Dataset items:
***

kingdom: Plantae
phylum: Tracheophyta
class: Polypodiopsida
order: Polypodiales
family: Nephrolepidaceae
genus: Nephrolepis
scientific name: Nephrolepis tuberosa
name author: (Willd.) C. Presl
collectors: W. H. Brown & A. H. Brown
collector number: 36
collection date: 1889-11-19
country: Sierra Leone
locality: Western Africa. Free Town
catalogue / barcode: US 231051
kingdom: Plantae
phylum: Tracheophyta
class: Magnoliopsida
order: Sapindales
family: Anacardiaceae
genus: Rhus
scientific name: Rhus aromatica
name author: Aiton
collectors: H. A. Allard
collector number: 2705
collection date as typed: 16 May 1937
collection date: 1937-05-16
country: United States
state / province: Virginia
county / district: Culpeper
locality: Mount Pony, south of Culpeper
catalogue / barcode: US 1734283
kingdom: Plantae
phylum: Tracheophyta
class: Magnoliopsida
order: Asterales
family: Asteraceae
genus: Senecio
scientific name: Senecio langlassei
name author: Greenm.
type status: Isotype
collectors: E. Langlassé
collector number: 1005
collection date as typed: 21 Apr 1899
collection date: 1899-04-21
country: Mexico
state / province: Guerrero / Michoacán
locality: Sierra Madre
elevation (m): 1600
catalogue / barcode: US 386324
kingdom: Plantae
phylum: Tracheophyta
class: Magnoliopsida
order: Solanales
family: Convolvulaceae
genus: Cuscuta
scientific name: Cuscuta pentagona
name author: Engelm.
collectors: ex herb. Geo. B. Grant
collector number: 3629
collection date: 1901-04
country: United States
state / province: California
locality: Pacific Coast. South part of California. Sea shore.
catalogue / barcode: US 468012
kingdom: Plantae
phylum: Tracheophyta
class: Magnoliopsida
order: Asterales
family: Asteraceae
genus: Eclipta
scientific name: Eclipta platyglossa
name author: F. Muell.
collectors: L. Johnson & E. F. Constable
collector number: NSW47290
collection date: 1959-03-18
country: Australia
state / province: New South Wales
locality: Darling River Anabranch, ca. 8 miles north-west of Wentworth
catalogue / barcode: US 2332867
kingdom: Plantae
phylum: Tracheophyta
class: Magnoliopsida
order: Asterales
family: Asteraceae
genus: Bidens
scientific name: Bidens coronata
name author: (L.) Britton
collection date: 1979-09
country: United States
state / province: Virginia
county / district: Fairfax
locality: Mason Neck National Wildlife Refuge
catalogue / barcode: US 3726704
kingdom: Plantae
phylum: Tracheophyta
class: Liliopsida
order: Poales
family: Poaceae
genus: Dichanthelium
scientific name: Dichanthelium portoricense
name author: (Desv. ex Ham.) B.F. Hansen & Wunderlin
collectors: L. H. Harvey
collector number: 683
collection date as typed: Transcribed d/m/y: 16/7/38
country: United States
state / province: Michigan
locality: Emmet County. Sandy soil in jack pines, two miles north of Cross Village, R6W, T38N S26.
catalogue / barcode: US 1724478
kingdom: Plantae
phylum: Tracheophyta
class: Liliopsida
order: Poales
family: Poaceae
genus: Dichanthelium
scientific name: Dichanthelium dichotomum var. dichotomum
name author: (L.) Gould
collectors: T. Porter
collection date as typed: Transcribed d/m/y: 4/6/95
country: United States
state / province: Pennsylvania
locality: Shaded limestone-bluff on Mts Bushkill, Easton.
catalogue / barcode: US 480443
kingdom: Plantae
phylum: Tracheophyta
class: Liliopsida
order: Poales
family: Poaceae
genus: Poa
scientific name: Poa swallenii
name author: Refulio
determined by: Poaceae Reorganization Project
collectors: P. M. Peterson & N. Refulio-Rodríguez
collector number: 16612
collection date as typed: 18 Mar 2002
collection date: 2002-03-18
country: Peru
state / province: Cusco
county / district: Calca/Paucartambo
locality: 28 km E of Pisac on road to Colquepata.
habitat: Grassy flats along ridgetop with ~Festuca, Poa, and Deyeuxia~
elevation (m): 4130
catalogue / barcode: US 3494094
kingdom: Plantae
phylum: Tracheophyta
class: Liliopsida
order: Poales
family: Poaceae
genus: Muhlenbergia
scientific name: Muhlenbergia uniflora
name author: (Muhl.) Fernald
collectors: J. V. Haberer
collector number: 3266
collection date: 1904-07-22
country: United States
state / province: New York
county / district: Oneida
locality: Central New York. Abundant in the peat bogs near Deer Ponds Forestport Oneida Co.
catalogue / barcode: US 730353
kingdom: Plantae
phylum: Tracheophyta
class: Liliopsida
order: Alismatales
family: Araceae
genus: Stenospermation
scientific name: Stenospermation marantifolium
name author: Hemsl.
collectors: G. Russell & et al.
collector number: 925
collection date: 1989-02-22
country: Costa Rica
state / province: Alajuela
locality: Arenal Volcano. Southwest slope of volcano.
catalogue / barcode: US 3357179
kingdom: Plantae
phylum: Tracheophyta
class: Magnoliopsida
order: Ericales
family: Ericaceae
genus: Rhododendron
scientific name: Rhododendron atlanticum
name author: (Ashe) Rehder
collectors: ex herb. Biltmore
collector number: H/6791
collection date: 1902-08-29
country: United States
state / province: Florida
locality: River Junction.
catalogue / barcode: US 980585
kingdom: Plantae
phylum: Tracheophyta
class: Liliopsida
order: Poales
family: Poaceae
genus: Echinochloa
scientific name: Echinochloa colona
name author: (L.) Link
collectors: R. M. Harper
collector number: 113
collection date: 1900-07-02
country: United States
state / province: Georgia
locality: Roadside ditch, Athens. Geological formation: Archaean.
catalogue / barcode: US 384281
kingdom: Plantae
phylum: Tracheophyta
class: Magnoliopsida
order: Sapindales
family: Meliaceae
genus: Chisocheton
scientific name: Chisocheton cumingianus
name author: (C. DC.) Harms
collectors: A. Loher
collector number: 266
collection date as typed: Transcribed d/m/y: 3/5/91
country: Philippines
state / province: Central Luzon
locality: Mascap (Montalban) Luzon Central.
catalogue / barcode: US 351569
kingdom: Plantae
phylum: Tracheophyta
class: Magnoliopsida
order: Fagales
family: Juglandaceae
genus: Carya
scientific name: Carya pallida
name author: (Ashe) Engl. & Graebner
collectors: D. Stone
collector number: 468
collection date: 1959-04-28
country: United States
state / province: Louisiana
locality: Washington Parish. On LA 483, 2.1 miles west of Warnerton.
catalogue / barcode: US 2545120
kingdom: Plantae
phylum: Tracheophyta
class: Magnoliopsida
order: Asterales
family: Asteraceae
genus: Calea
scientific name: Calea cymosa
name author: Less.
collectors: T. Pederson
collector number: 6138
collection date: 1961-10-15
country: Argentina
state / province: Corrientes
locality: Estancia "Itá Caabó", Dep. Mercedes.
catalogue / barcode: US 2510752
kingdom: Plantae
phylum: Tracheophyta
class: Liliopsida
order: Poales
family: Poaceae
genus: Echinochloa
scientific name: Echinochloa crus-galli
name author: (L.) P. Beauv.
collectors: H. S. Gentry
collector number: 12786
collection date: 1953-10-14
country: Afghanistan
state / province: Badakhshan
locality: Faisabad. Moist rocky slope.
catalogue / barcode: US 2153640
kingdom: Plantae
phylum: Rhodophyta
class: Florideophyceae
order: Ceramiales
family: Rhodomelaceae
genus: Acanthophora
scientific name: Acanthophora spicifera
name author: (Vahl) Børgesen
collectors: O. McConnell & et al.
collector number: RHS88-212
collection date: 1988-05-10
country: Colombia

***

▸ PROBLEM DETAILS: Output every line of the items above as a numbered list, leaving out any blank lines.

▸ OUTPUT:
1. kingdom: Plantae
2. phylum: Tracheophyta
3. class: Polypodiopsida
4. order: Polypodiales
5. family: Nephrolepidaceae
6. genus: Nephrolepis
7. scientific name: Nephrolepis tuberosa
8. name author: (Willd.) C. Presl
9. collectors: W. H. Brown & A. H. Brown
10. collector number: 36
11. collection date: 1889-11-19
12. country: Sierra Leone
13. locality: Western Africa. Free Town
14. catalogue / barcode: US 231051
15. kingdom: Plantae
16. phylum: Tracheophyta
17. class: Magnoliopsida
18. order: Sapindales
19. family: Anacardiaceae
20. genus: Rhus
21. scientific name: Rhus aromatica
22. name author: Aiton
23. collectors: H. A. Allard
24. collector number: 2705
25. collection date as typed: 16 May 1937
26. collection date: 1937-05-16
27. country: United States
28. state / province: Virginia
29. county / district: Culpeper
30. locality: Mount Pony, south of Culpeper
31. catalogue / barcode: US 1734283
32. kingdom: Plantae
33. phylum: Tracheophyta
34. class: Magnoliopsida
35. order: Asterales
36. family: Asteraceae
37. genus: Senecio
38. scientific name: Senecio langlassei
39. name author: Greenm.
40. type status: Isotype
41. collectors: E. Langlassé
42. collector number: 1005
43. collection date as typed: 21 Apr 1899
44. collection date: 1899-04-21
45. country: Mexico
46. state / province: Guerrero / Michoacán
47. locality: Sierra Madre
48. elevation (m): 1600
49. catalogue / barcode: US 386324
50. kingdom: Plantae
51. phylum: Tracheophyta
52. class: Magnoliopsida
53. order: Solanales
54. family: Convolvulaceae
55. genus: Cuscuta
56. scientific name: Cuscuta pentagona
57. name author: Engelm.
58. collectors: ex herb. Geo. B. Grant
59. collector number: 3629
60. collection date: 1901-04
61. country: United States
62. state / province: California
63. locality: Pacific Coast. South part of California. Sea shore.
64. catalogue / barcode: US 468012
65. kingdom: Plantae
66. phylum: Tracheophyta
67. class: Magnoliopsida
68. order: Asterales
69. family: Asteraceae
70. genus: Eclipta
71. scientific name: Eclipta platyglossa
72. name author: F. Muell.
73. collectors: L. Johnson & E. F. Constable
74. collector number: NSW47290
75. collection date: 1959-03-18
76. country: Australia
77. state / province: New South Wales
78. locality: Darling River Anabranch, ca. 8 miles north-west of Wentworth
79. catalogue / barcode: US 2332867
80. kingdom: Plantae
81. phylum: Tracheophyta
82. class: Magnoliopsida
83. order: Asterales
84. family: Asteraceae
85. genus: Bidens
86. scientific name: Bidens coronata
87. name author: (L.) Britton
88. collection date: 1979-09
89. country: United States
90. state / province: Virginia
91. county / district: Fairfax
92. locality: Mason Neck National Wildlife Refuge
93. catalogue / barcode: US 3726704
94. kingdom: Plantae
95. phylum: Tracheophyta
96. class: Liliopsida
97. order: Poales
98. family: Poaceae
99. genus: Dichanthelium
100. scientific name: Dichanthelium portoricense
101. name author: (Desv. ex Ham.) B.F. Hansen & Wunderlin
102. collectors: L. H. Harvey
103. collector number: 683
104. collection date as typed: Transcribed d/m/y: 16/7/38
105. country: United States
106. state / province: Michigan
107. locality: Emmet County. Sandy soil in jack pines, two miles north of Cross Village, R6W, T38N S26.
108. catalogue / barcode: US 1724478
109. kingdom: Plantae
110. phylum: Tracheophyta
111. class: Liliopsida
112. order: Poales
113. family: Poaceae
114. genus: Dichanthelium
115. scientific name: Dichanthelium dichotomum var. dichotomum
116. name author: (L.) Gould
117. collectors: T. Porter
118. collection date as typed: Transcribed d/m/y: 4/6/95
119. country: United States
120. state / province: Pennsylvania
121. locality: Shaded limestone-bluff on Mts Bushkill, Easton.
122. catalogue / barcode: US 480443
123. kingdom: Plantae
124. phylum: Tracheophyta
125. class: Liliopsida
126. order: Poales
127. family: Poaceae
128. genus: Poa
129. scientific name: Poa swallenii
130. name author: Refulio
131. determined by: Poaceae Reorganization Project
132. collectors: P. M. Peterson & N. Refulio-Rodríguez
133. collector number: 16612
134. collection date as typed: 18 Mar 2002
135. collection date: 2002-03-18
136. country: Peru
137. state / province: Cusco
138. county / district: Calca/Paucartambo
139. locality: 28 km E of Pisac on road to Colquepata.
140. habitat: Grassy flats along ridgetop with ~Festuca, Poa, and Deyeuxia~
141. elevation (m): 4130
142. catalogue / barcode: US 3494094
143. kingdom: Plantae
144. phylum: Tracheophyta
145. class: Liliopsida
146. order: Poales
147. family: Poaceae
148. genus: Muhlenbergia
149. scientific name: Muhlenbergia uniflora
150. name author: (Muhl.) Fernald
151. collectors: J. V. Haberer
152. collector number: 3266
153. collection date: 1904-07-22
154. country: United States
155. state / province: New York
156. county / district: Oneida
157. locality: Central New York. Abundant in the peat bogs near Deer Ponds Forestport Oneida Co.
158. catalogue / barcode: US 730353
159. kingdom: Plantae
160. phylum: Tracheophyta
161. class: Liliopsida
162. order: Alismatales
163. family: Araceae
164. genus: Stenospermation
165. scientific name: Stenospermation marantifolium
166. name author: Hemsl.
167. collectors: G. Russell & et al.
168. collector number: 925
169. collection date: 1989-02-22
170. country: Costa Rica
171. state / province: Alajuela
172. locality: Arenal Volcano. Southwest slope of volcano.
173. catalogue / barcode: US 3357179
174. kingdom: Plantae
175. phylum: Tracheophyta
176. class: Magnoliopsida
177. order: Ericales
178. family: Ericaceae
179. genus: Rhododendron
180. scientific name: Rhododendron atlanticum
181. name author: (Ashe) Rehder
182. collectors: ex herb. Biltmore
183. collector number: H/6791
184. collection date: 1902-08-29
185. country: United States
186. state / province: Florida
187. locality: River Junction.
188. catalogue / barcode: US 980585
189. kingdom: Plantae
190. phylum: Tracheophyta
191. class: Liliopsida
192. order: Poales
193. family: Poaceae
194. genus: Echinochloa
195. scientific name: Echinochloa colona
196. name author: (L.) Link
197. collectors: R. M. Harper
198. collector number: 113
199. collection date: 1900-07-02
200. country: United States
201. state / province: Georgia
202. locality: Roadside ditch, Athens. Geological formation: Archaean.
203. catalogue / barcode: US 384281
204. kingdom: Plantae
205. phylum: Tracheophyta
206. class: Magnoliopsida
207. order: Sapindales
208. family: Meliaceae
209. genus: Chisocheton
210. scientific name: Chisocheton cumingianus
211. name author: (C. DC.) Harms
212. collectors: A. Loher
213. collector number: 266
214. collection date as typed: Transcribed d/m/y: 3/5/91
215. country: Philippines
216. state / province: Central Luzon
217. locality: Mascap (Montalban) Luzon Central.
218. catalogue / barcode: US 351569
219. kingdom: Plantae
220. phylum: Tracheophyta
221. class: Magnoliopsida
222. order: Fagales
223. family: Juglandaceae
224. genus: Carya
225. scientific name: Carya pallida
226. name author: (Ashe) Engl. & Graebner
227. collectors: D. Stone
228. collector number: 468
229. collection date: 1959-04-28
230. country: United States
231. state / province: Louisiana
232. locality: Washington Parish. On LA 483, 2.1 miles west of Warnerton.
233. catalogue / barcode: US 2545120
234. kingdom: Plantae
235. phylum: Tracheophyta
236. class: Magnoliopsida
237. order: Asterales
238. family: Asteraceae
239. genus: Calea
240. scientific name: Calea cymosa
241. name author: Less.
242. collectors: T. Pederson
243. collector number: 6138
244. collection date: 1961-10-15
245. country: Argentina
246. state / province: Corrientes
247. locality: Estancia "Itá Caabó", Dep. Mercedes.
248. catalogue / barcode: US 2510752
249. kingdom: Plantae
250. phylum: Tracheophyta
251. class: Liliopsida
252. order: Poales
253. family: Poaceae
254. genus: Echinochloa
255. scientific name: Echinochloa crus-galli
256. name author: (L.) P. Beauv.
257. collectors: H. S. Gentry
258. collector number: 12786
259. collection date: 1953-10-14
260. country: Afghanistan
261. state / province: Badakhshan
262. locality: Faisabad. Moist rocky slope.
263. catalogue / barcode: US 2153640
264. kingdom: Plantae
265. phylum: Rhodophyta
266. class: Florideophyceae
267. order: Ceramiales
268. family: Rhodomelaceae
269. genus: Acanthophora
270. scientific name: Acanthophora spicifera
271. name author: (Vahl) Børgesen
272. collectors: O. McConnell & et al.
273. collector number: RHS88-212
274. collection date: 1988-05-10
275. country: Colombia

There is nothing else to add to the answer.